The wilderness, we all pass through it. I saw it in Charles’ eyes just last week. May we realize that the extremes we go through are the test of our lives, and that in the most painful we discover who we are.
For me, I walked out of the Australian desert outback, alone in 2012, after eight years out of the U.S.A. I got on a plane and at the other end met up again, in a town I was moving to sight unseen, my beloved old friend Charles, who had moved there himself one week earlier: Peekskill, New York, an hour north of New York City.
From dark to light to dark to light.
In the piece on the outback in Tin House, that I posted last week, I describe the Coalsack Nebulae — a black space in the sky that is a recycler of stars. Also, again, what I discovered and love the most — that while white people pick their constellations from stars, aborigines see them in the patterns in the darkness. Charles I hope for sure that you are being recycled right now, dust into life as dead star into new star in the star recycler you reach.
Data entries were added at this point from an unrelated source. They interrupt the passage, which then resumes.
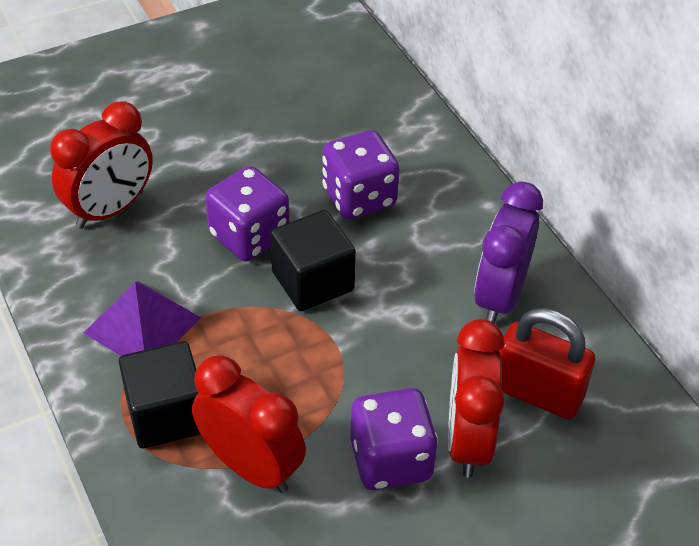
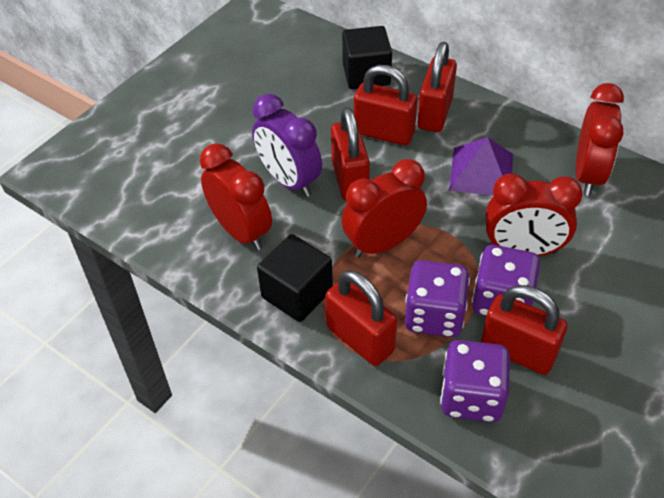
red clock: 3 -> 4
red padlock: 1 -> 5

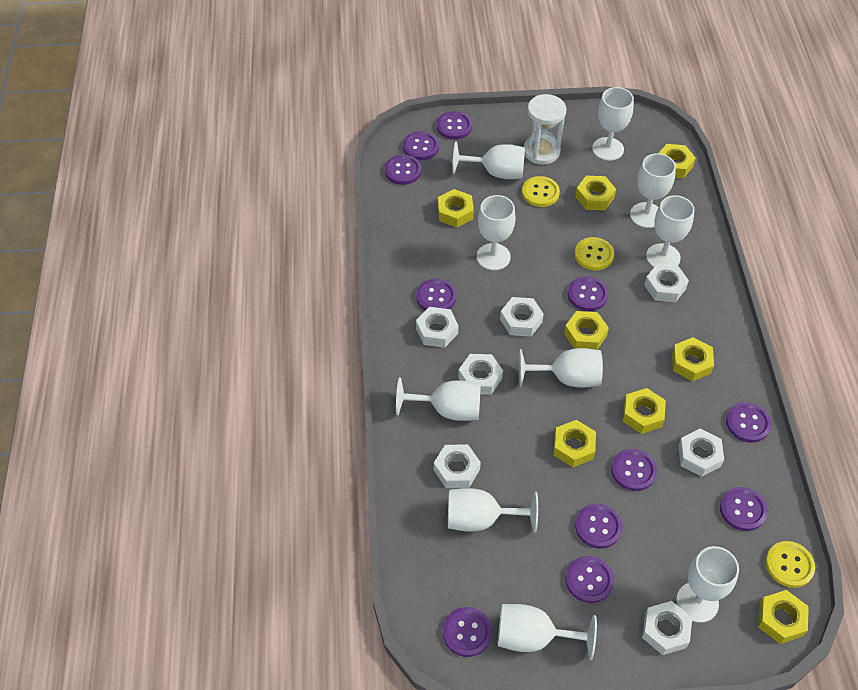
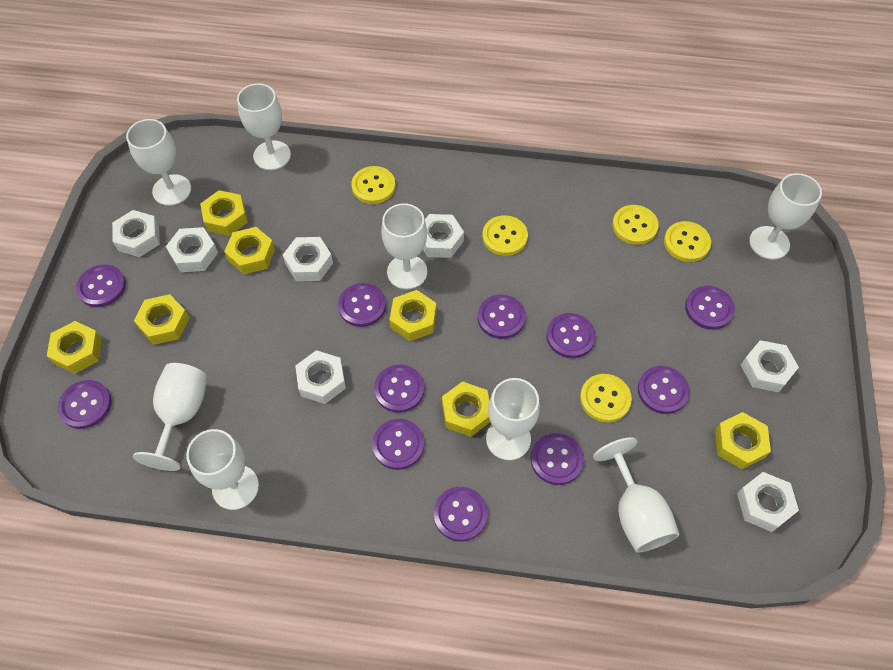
white goblet: 10 -> 8
white hourglass: 1 -> 0
yellow button: 3 -> 5
yellow nut: 8 -> 7

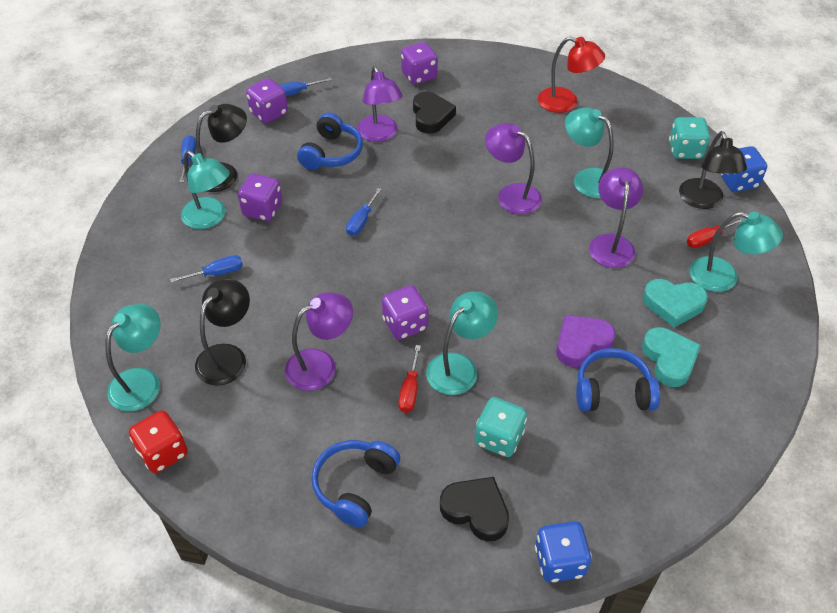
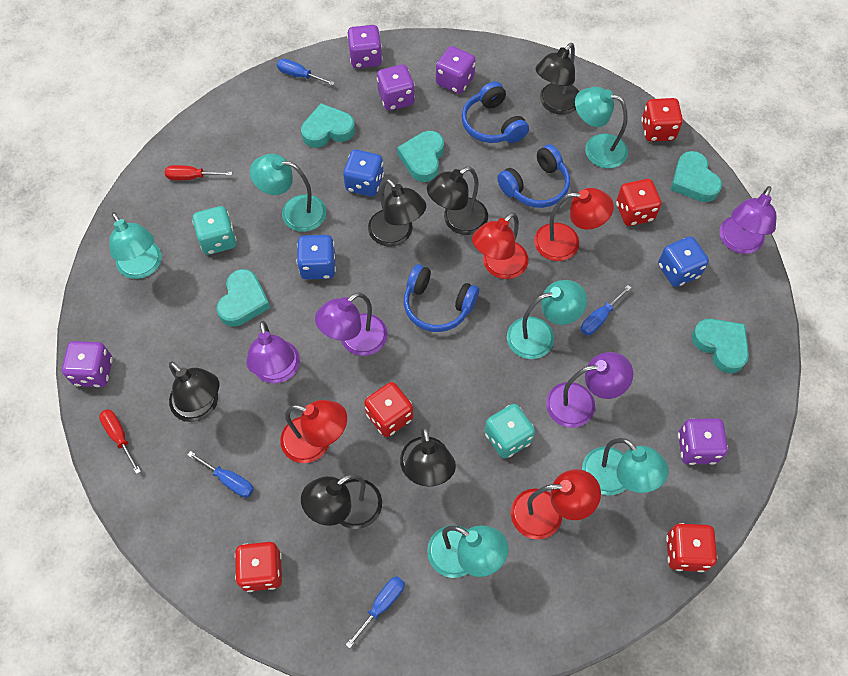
black heart: 2 -> 0
black lamp: 3 -> 6
blue dice: 2 -> 3
purple dice: 4 -> 5
purple heart: 1 -> 0
red dice: 1 -> 5
red lamp: 1 -> 4
turquoise heart: 2 -> 5
turquoise lamp: 5 -> 6

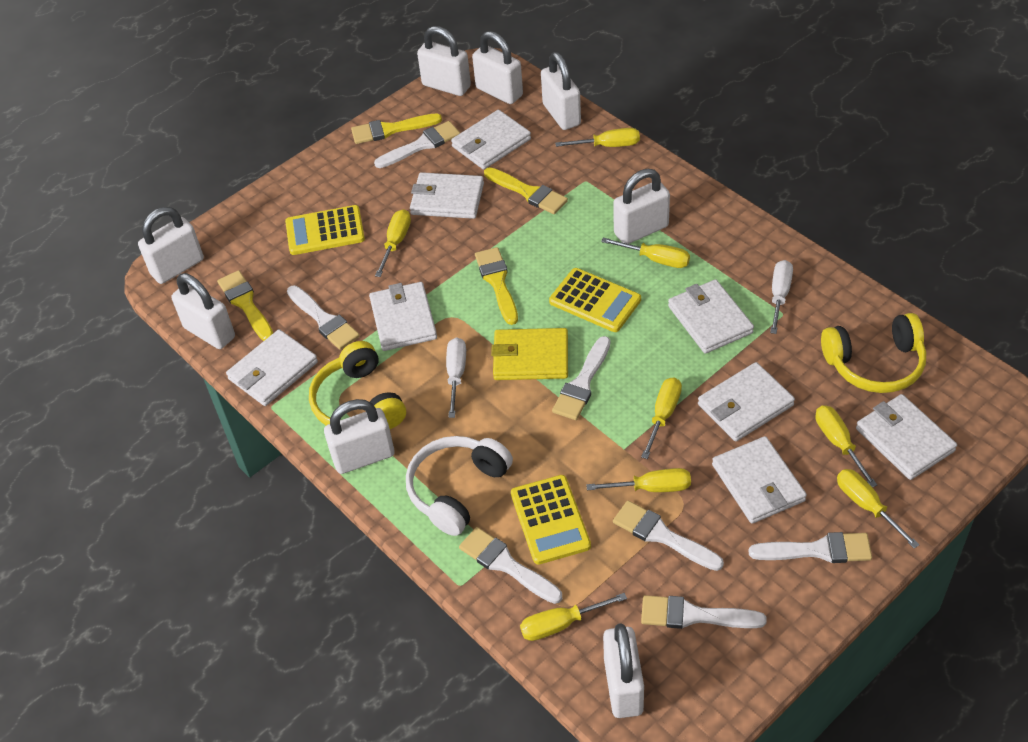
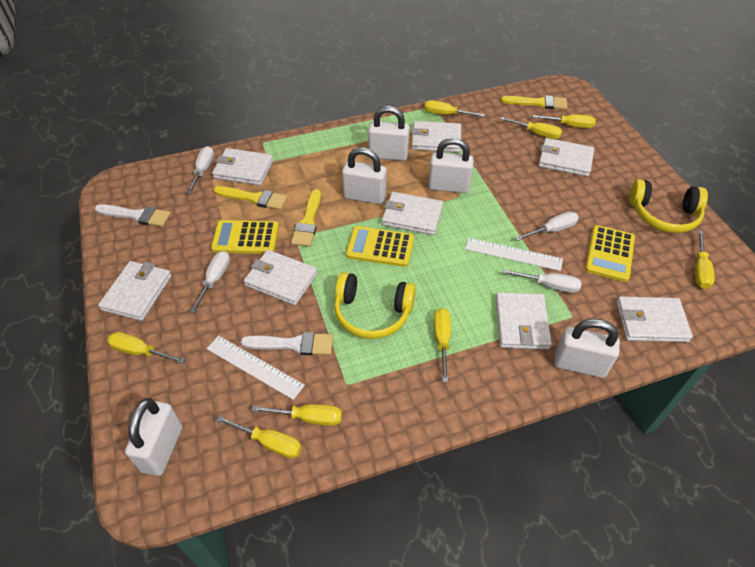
white brush: 7 -> 2
white headphones: 1 -> 0
white padlock: 8 -> 5
white ruler: 0 -> 2
white screwdriver: 2 -> 4
yellow brush: 4 -> 3
yellow wallet: 1 -> 0

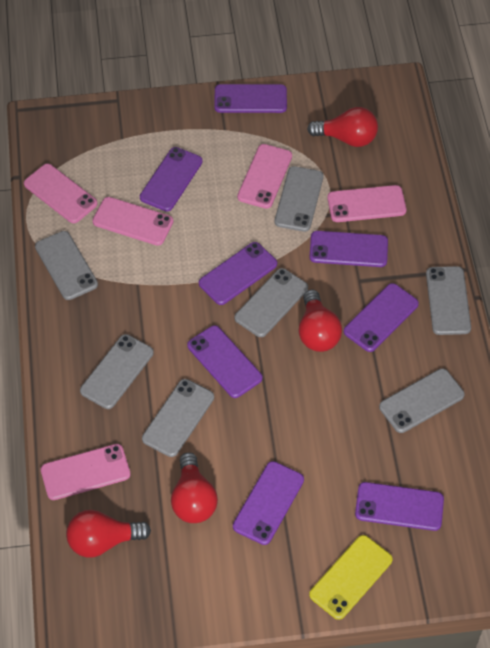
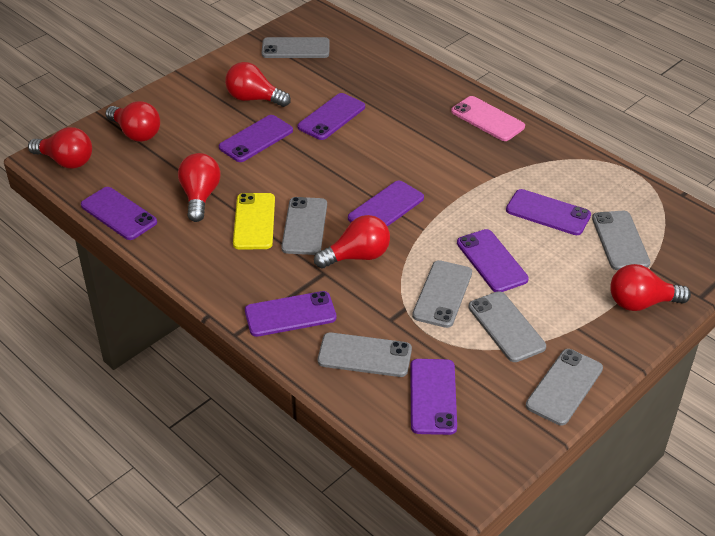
pink phone: 5 -> 1
red light bulb: 4 -> 6

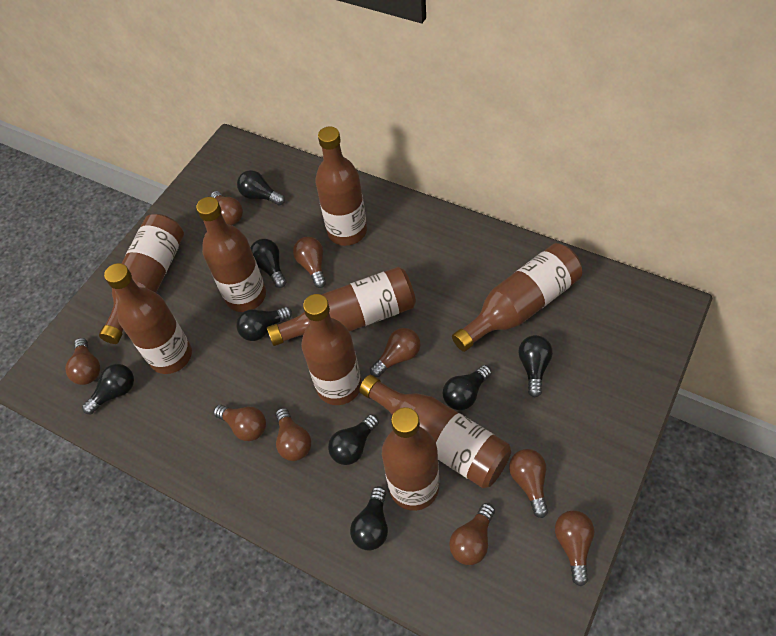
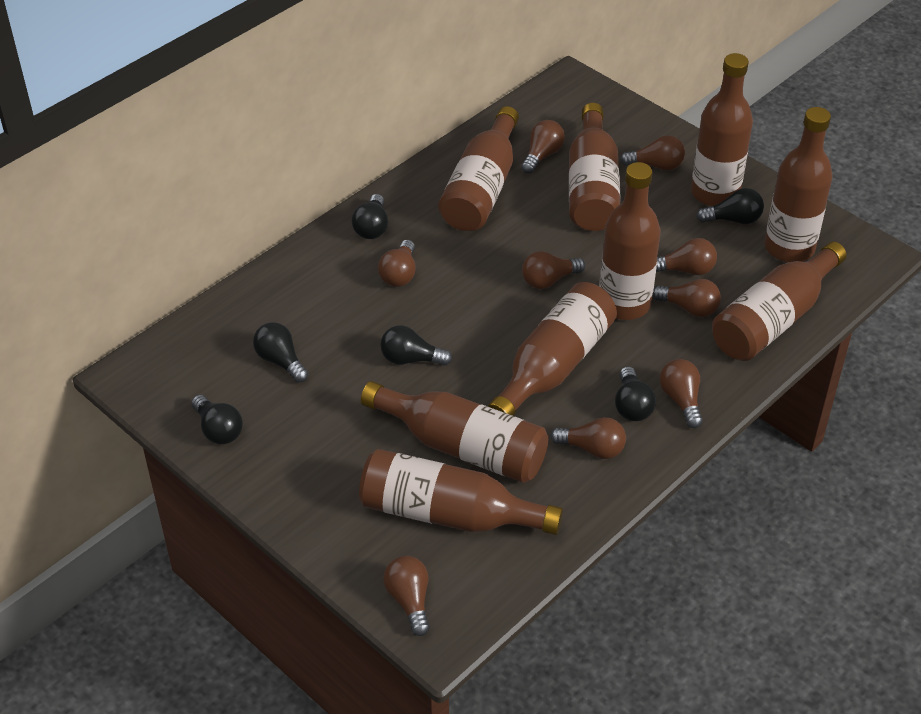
black light bulb: 8 -> 6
Charles was a man who never complained, in the 25 years I knew him, about his luck or his odds, or of being held back by any part of who he was. I so admire that. He would laugh at me, but I told his Dad that on his death bed our beloved Charles looked like black Jesus.
Everyone is going to miss him for the rest of our lives, as Jay D (I guess I should say Daugherty) said at his service on July 22. A terrible loss. A brilliant artist, a gentle strong man, and a soul mate. Tears are flowing and they ain’t going to stop soon.